> _Prompt A_: Please retype the rows starting at the line containing "How many lines are shown in the chart?" and ending at the line containing "Is it true that Marzo 2023 is 31% of the pie?", both included, leaving out the pictures.

> _Excerpted passage_:

--------------------------------

Respondents first argue that the Award was procured by fraud, corruption or
undue means. In making this argument, however, Respondents fail to identify how the
Award itself was procured by fraud or corruption. Instead, Respondents make factual
arguments regarding alleged fraud committed by Petitioner in the performance of the
Agreement. These arguments and facts were raised, addressed, and discussed at the
arbitration hearing. In fact, the Arbitrator noted in the Award that “[l]iability pursuant
to the Respondents’ counterclaims for fraud, conspiracy, and identity theft is hereby
DENIED.” (Award, p. 2). Petitioner correctly points out that “a court cannot vacate an
arbitration award for fraud based on information available before or during the
arbitration that the parties, through lack of diligence, failed to discover.” AIG Baker
Sterling Heights, LLC v. American Multi‐Cinema, Inc., 508 F.3d 995, 1001 (11th Cir.
2007). Respondents do not allege that they had no access to the facts regarding
Petitioner’s alleged fraudulent actions, or that Petitioner acted to prohibit them from
obtaining such information. Thus, since this information was available to Respondents
at the time of the arbitration, Respondents’ request to vacate the award based on fraud,
corruption, or undue means is denied.
Respondents also challenge the Arbitrator’s decision to exclude a letter that
would have established that Respondents sold the business and were not involved at
the time the debt was accumulated under the Agreement. When a party challenges an
arbitrator’s evidentiary decision, “a federal court may vacate an arbitrator’s award only
if the arbitrator’s refusal to hear pertinent and material evidence prejudices the rights of
the parties to the arbitration proceedings.” Rosensweig v. Morgan Stanley & Co., Inc.,
494 F.3d 1328, 1333 (11th Cir. 2007) (citation omitted).
The Court concludes that the Arbitrator committed no misconduct in excluding
this particular piece of evidence. Respondents failed to disclose the letter prior to the
arbitration, and in fact only produced it midway through the hearing. The Arbitrator
excluded the letter based on relevancy and the fact that it had not been previously
disclosed as required by the Arbitrator’s scheduling order and the Agreement.
Respondents had notice that a comprehensive list of exhibits was required prior to the
hearing date, and their rights were not prejudiced by the Arbitrator’s adherence to that
requirement. Arbitrators have wide latitude when conducting hearings, and the Court
will not allow Respondents a “second bite at the apple” based on their failure to abide
by the Arbitrator’s procedural requirements. Cat Charter, LLC, 646 F.3d at 842.
Respondents’ challenge to the Arbitrator’s evidentiary decision is denied.

--------------------------------

> _Materials provided_:
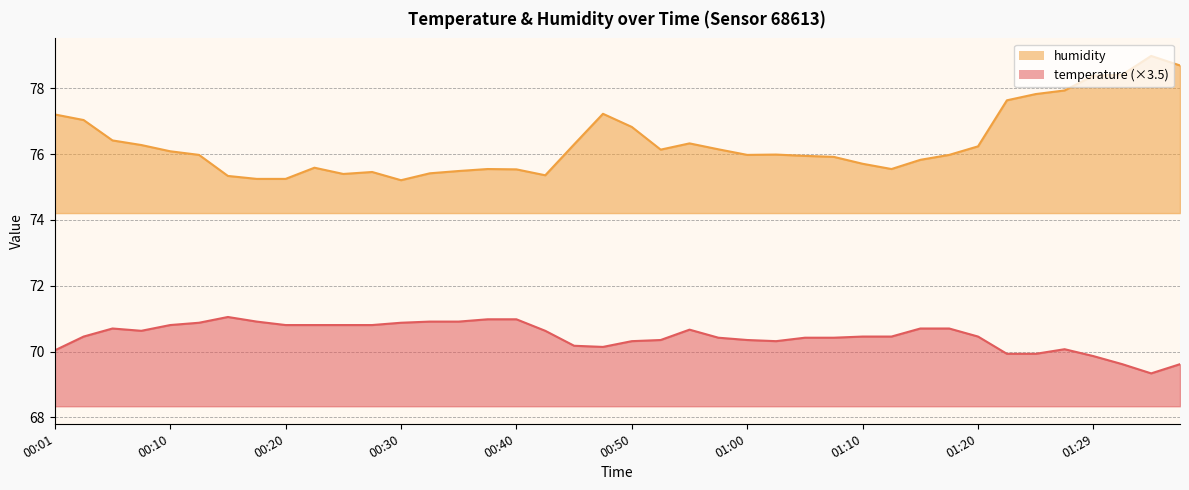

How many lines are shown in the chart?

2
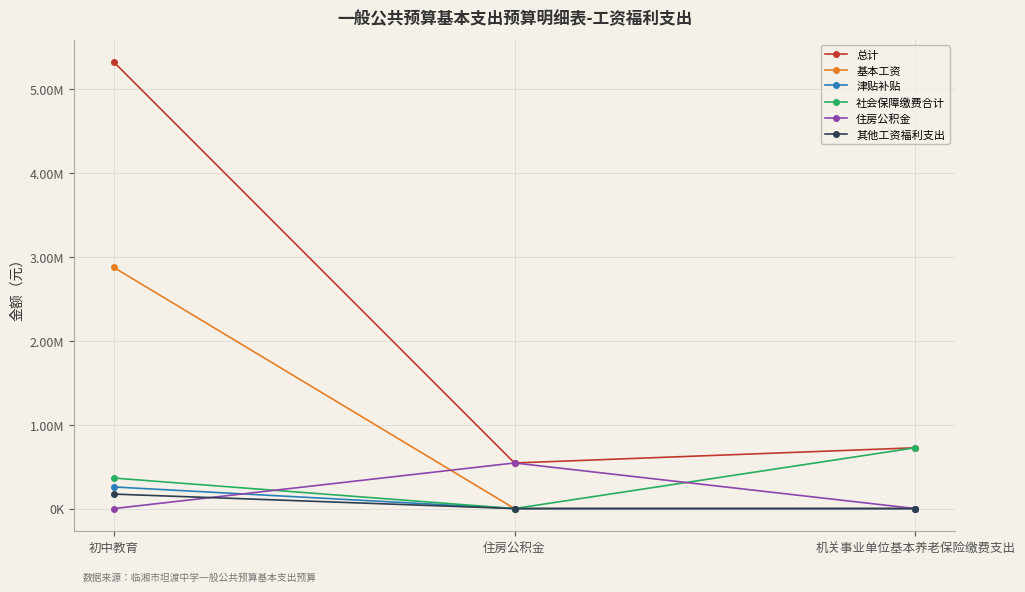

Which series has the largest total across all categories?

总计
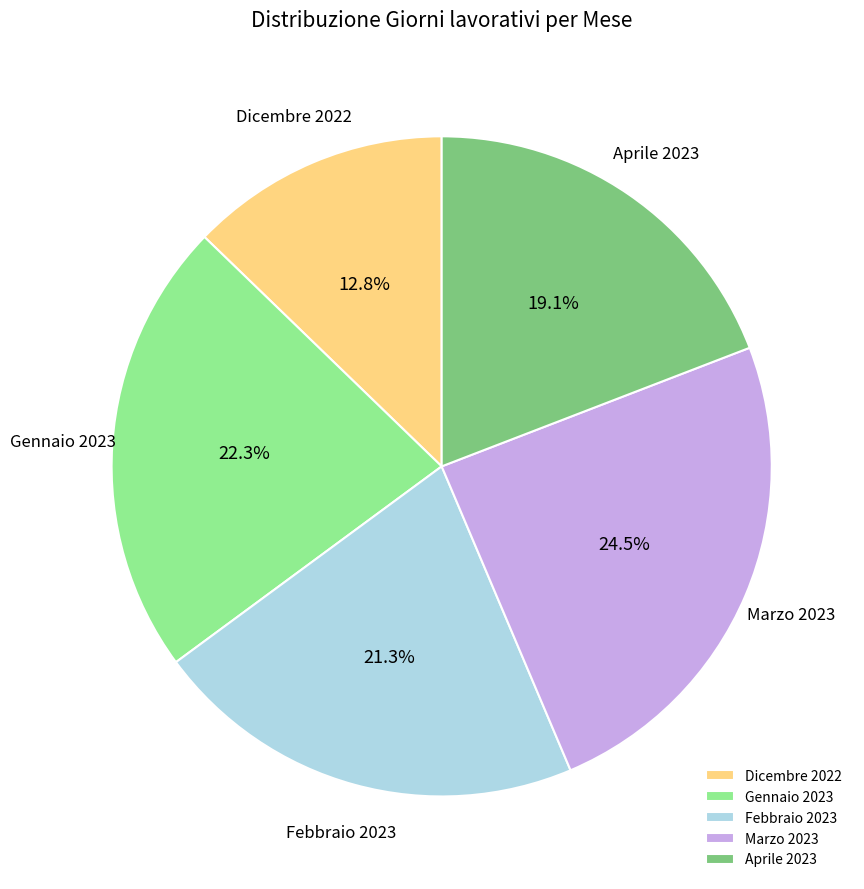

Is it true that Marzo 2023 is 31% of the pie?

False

--------------------------------

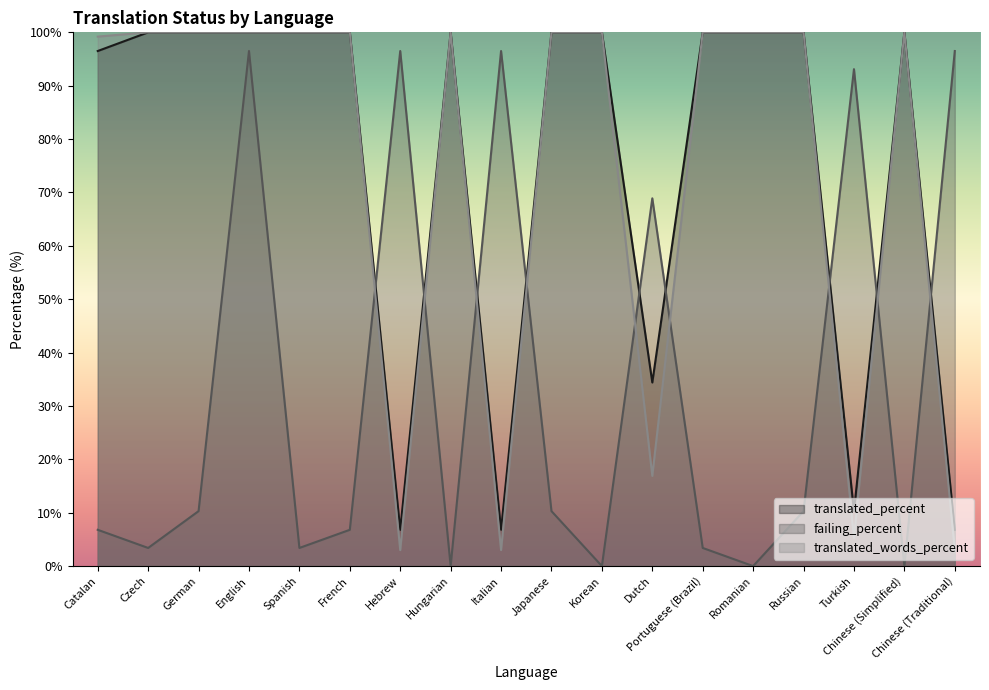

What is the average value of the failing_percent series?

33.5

--------------------------------

> _Prompt B_: Write what comes next in the passage on the challenge to the arbitration award, starting after its last sentence.

> _Expected answer A_:
How many lines are shown in the chart?

2

Which series has the largest total across all categories?

总计

Is it true that Marzo 2023 is 31% of the pie?

> _Expected answer B_:
Respondents also allege that the Arbitrator exceeded her powers and that she
failed to provide a mutual, final, and definite Award, but Respondents do not make any
substantive allegations regarding these statutory grounds. Respondents argue that the
monetary amount of the Award was excessive; presumably this is how they contend the
Arbitrator exceeded her powers. Arbitrators derive their power from the agreement
itself, so courts must look to the agreement to determine an arbitrator’s scope of power.
White Springs Agric. Chem., Inc. v. Glawson Inv. Corp., ‐‐‐ F.3d ‐‐‐‐, 2011 WL 4907386,
at *3 (11th Cir. 2011). When determining whether vacatur is proper pursuant to 9 U.S.C.
§ 10(a)(4), the award should only be vacated where the arbitrator “strays from
interpretation and application of the agreement and effectively dispenses his own brand
of industrial justice.” White Springs, 2011 WL 4907386, at *3. Here, the Agreement
between the parties clearly gives the Arbitrator power to award attorney’s fees. In fact,
the only limit on the Arbitrator’s power is that she may not award punitive damages.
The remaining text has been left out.